▸ To-do item: Transcribe each entry exactly, without pictures.

▸ The data:
= Beginning of Section =
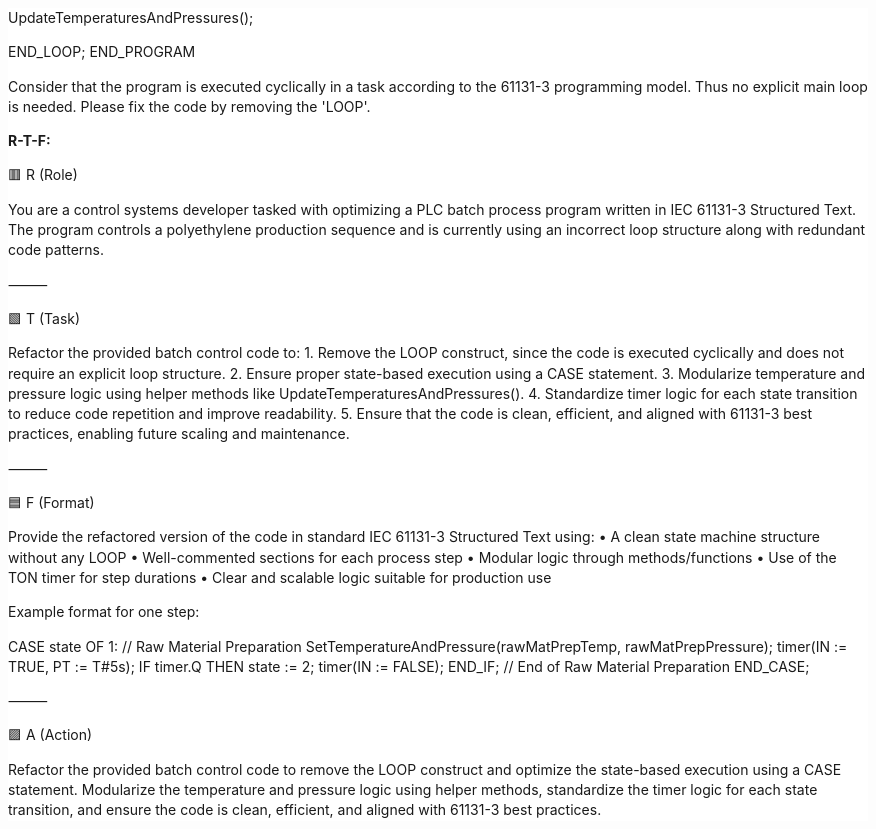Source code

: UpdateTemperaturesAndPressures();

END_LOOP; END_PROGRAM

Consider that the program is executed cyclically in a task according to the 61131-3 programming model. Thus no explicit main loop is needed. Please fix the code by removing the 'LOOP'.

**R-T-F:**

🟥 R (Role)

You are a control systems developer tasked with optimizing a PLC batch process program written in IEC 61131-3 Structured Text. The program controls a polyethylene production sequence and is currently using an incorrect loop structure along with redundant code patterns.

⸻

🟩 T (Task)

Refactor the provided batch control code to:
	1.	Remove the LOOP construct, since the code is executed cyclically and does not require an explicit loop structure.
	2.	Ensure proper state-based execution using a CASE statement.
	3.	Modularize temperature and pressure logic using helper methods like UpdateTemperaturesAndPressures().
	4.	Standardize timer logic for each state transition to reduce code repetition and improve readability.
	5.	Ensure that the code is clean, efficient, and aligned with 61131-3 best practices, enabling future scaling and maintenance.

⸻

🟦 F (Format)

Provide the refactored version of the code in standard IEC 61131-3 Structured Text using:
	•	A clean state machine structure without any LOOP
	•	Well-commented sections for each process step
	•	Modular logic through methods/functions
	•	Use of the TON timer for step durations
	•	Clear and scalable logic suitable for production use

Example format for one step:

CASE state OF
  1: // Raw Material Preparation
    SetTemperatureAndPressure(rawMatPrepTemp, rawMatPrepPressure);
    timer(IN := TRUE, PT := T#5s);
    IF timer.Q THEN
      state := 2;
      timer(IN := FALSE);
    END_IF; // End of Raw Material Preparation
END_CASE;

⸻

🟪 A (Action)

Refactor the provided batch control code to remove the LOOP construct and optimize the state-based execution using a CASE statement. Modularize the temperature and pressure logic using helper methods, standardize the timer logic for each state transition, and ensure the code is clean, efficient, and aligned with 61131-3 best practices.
= End of Section =
▸ Task response:
Source code

: UpdateTemperaturesAndPressures();

END_LOOP; END_PROGRAM

Consider that the program is executed cyclically in a task according to the 61131-3 programming model. Thus no explicit main loop is needed. Please fix the code by removing the 'LOOP'.

**R-T-F:**

🟥 R (Role)

You are a control systems developer tasked with optimizing a PLC batch process program written in IEC 61131-3 Structured Text. The program controls a polyethylene production sequence and is currently using an incorrect loop structure along with redundant code patterns.

⸻

🟩 T (Task)

Refactor the provided batch control code to:
	1.	Remove the LOOP construct, since the code is executed cyclically and does not require an explicit loop structure.
	2.	Ensure proper state-based execution using a CASE statement.
	3.	Modularize temperature and pressure logic using helper methods like UpdateTemperaturesAndPressures().
	4.	Standardize timer logic for each state transition to reduce code repetition and improve readability.
	5.	Ensure that the code is clean, efficient, and aligned with 61131-3 best practices, enabling future scaling and maintenance.

⸻

🟦 F (Format)

Provide the refactored version of the code in standard IEC 61131-3 Structured Text using:
	•	A clean state machine structure without any LOOP
	•	Well-commented sections for each process step
	•	Modular logic through methods/functions
	•	Use of the TON timer for step durations
	•	Clear and scalable logic suitable for production use

Example format for one step:

CASE state OF
  1: // Raw Material Preparation
    SetTemperatureAndPressure(rawMatPrepTemp, rawMatPrepPressure);
    timer(IN := TRUE, PT := T#5s);
    IF timer.Q THEN
      state := 2;
      timer(IN := FALSE);
    END_IF; // End of Raw Material Preparation
END_CASE;

⸻

🟪 A (Action)

Refactor the provided batch control code to remove the LOOP construct and optimize the state-based execution using a CASE statement. Modularize the temperature and pressure logic using helper methods, standardize the timer logic for each state transition, and ensure the code is clean, efficient, and aligned with 61131-3 best practices.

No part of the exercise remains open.